Together, these results offer the first experimental evidence for how chaplains perceive the legitimacy of U.S. drone strikes and relative to their attitudes of support. Whereas scholars have studied the legitimacy of drone strikes, they often conflate the legal and moral dimensions of legitimacy.

Similarly, they do not investigate the relationship between these two dimensions, how it may shift given the context of conflict and the implications for attitudes of support as well. Finally, they primarily draw on U.S. citizens to assess public attitudes toward drones, thus ignoring the military, including chaplains. Yet these “moral advocates” may view strikes differently based on how and where they are used.

Indeed, my results have important implications for policy, research and military readiness, which I will present l this coming September at both the U.S. Army’s Institute for Religious Leadership and the American Political Science Association’s annual meeting.

First, to better align chaplains’ overall attitudes with the current U.S. policy of over-the-horizon drone strikes in Afghanistan and elsewhere, which American citizens broadly endorse until mistakes are made, policy-makers should more transparently discuss our country’s drone policy.

In doing so, they should explain the intelligence driving operations, risk mitigation measures and how strikes comport with or deviate from international law. Policymakers should also explicitly justify a transgression of other countries’ sovereignty or territorial integrity, should this happen in the course of using drone strikes, especially in terms of national security.

Second, researchers should extend my study, especially across the U.S. military and among allies and partners. How do the views of chaplains in terms of drone strikes relate to those expressed by military lawyers, who also advise commanders? There is also an outstanding question for how cultural differences across political communities shape perceptions of legitimacy and attitudes of support for drone strikes. What about variation in other conditions that may shape attitudes, including the type of conflict, target, munition, objectives, outcomes, incorporation of Artificial Intelligence and approving authority, ranging from commanders to presidents.

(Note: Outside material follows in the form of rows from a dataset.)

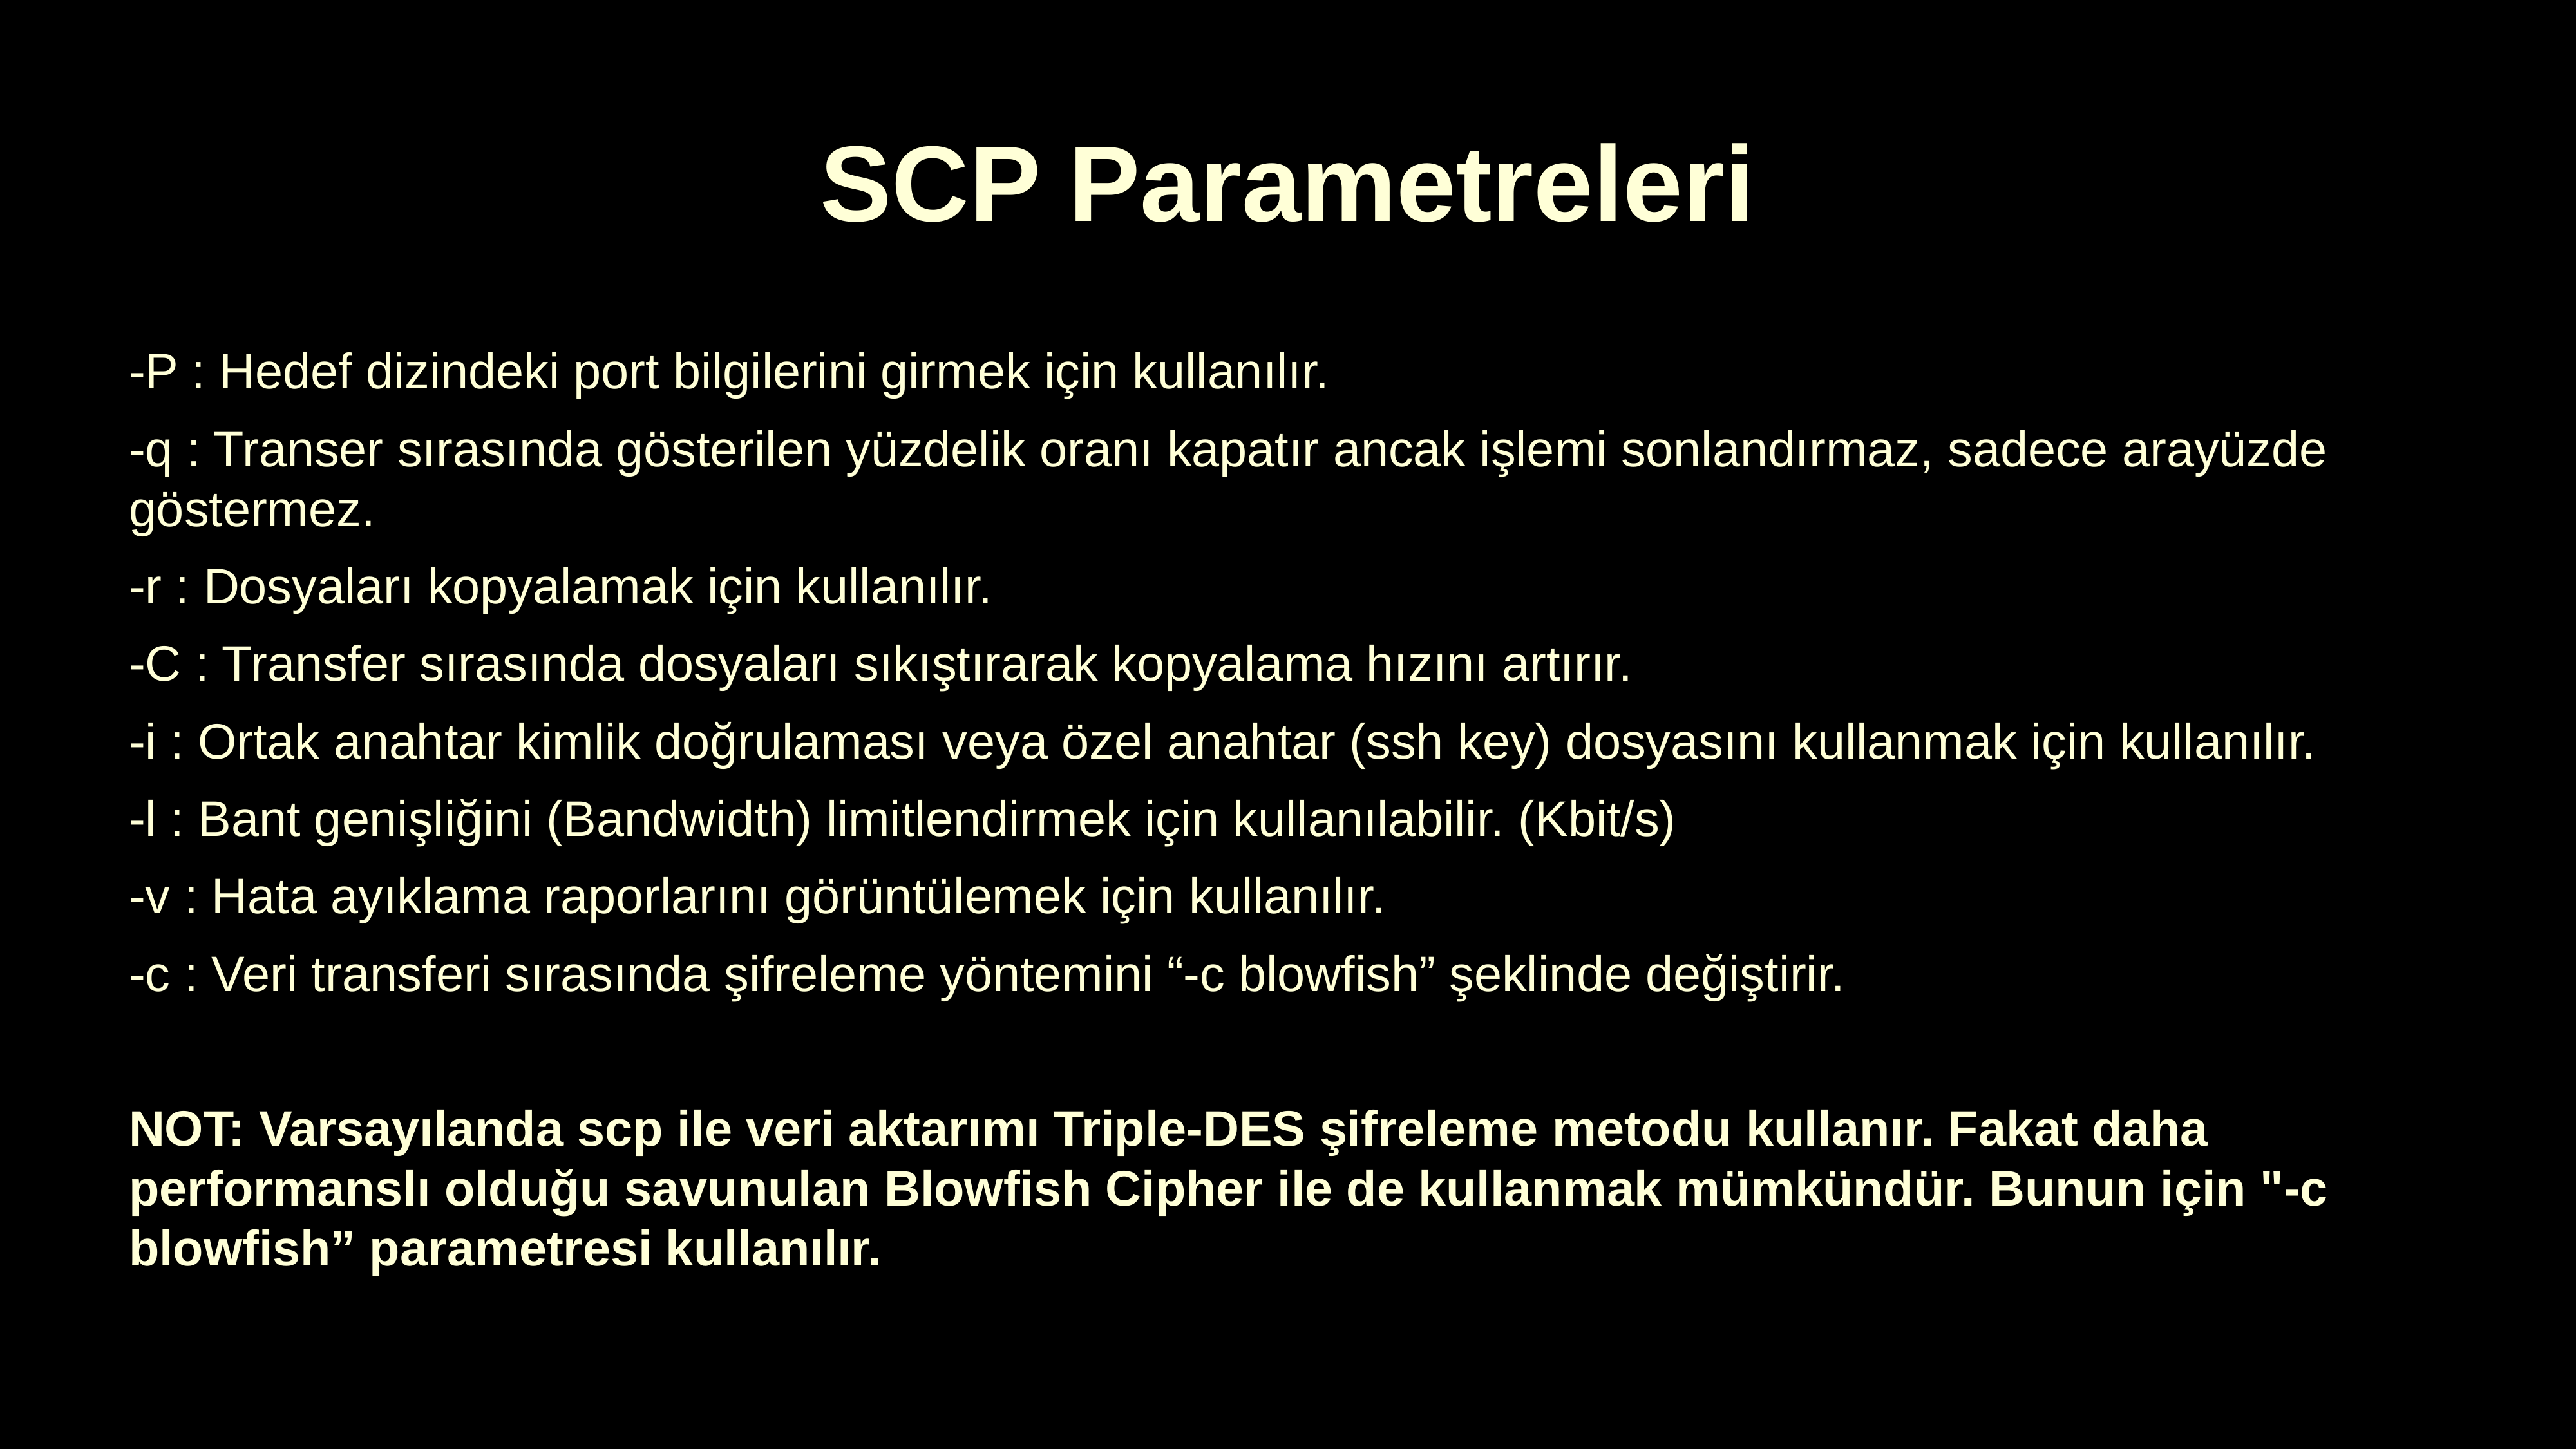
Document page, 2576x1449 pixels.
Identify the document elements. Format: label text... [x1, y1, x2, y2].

text_box -P : Hedef dizindeki port bilgilerini girmek için kullanılır. -q : Transer sırasında gösterilen yüzdelik oranı kapatır ancak işlemi sonlandırmaz, sadece arayüzde göstermez. -r : Dosyaları kopyalamak için kullanılır. -C : Transfer sırasında dosyaları sıkıştırarak kopyalama hızını artırır. -i : Ortak anahtar kimlik doğrulaması veya özel anahtar (ssh key) dosyasını kullanmak için kullanılır. -l : Bant genişliğini (Bandwidth) limitlendirmek için kullanılabilir. (Kbit/s) -v : Hata ayıklama raporlarını görüntülemek için kullanılır. -c : Veri transferi sırasında şifreleme yöntemini “-c blowfish” şeklinde değiştirir. NOT: Varsayılanda scp ile veri aktarımı Triple-DES şifreleme metodu kullanır. Fakat daha performanslı olduğu savunulan Blowfish Cipher ile de kullanmak mümkündür. Bunun için "-c blowfish” parametresi kullanılır. [128, 339, 2447, 1285]
text_box SCP Parametreleri [128, 57, 2447, 300]
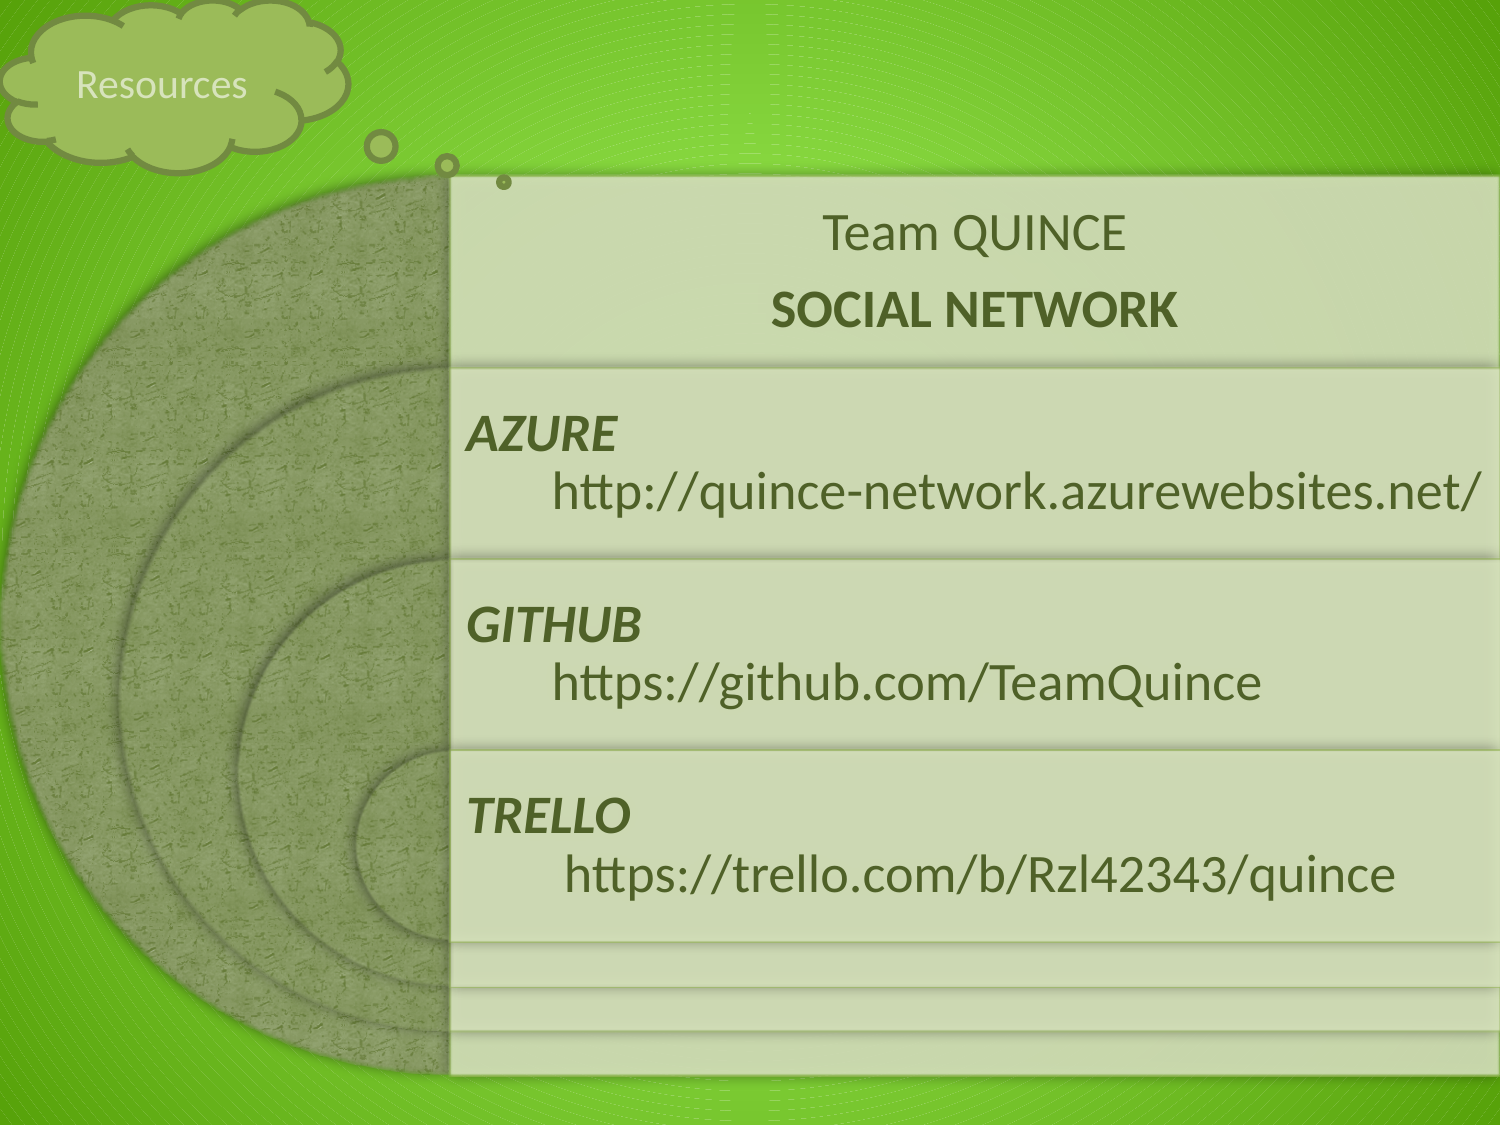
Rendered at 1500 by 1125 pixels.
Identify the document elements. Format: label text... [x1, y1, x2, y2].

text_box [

Finally, research shows that chaplains’ advising role may be exaggerated. One study finds that “chaplains have found past attempts to advise military commanders on tactical and operational objectives to be ‘difficult at best.’”

Ron Hassner, the Chancellor’s Professor of Political Science and Helen Diller Family Chair in Israel Studies at the University of California, Berkley, further notes that “there is no evidence of chaplains constraining, or even claiming to have constrained war.”

More alarmingly, the military’s martial culture also risks discounting chaplains’ advice, should they give it, which can contradict commanders’ targeting prerogatives making chaplains “vulnerable to censure.”

The Army should update regulations to reflect this arguable reality or instruct commanders to more meaningfully integrate chaplains into the targeting process.


Lieutenant Colonel Paul Lushenko, PhD, is an Assistant Professor and Director of Special Operations at the U.S. Army War College. He is a Council on Foreign Relations Term Member, the author of two books on drone warfare and has 10 combat deployments.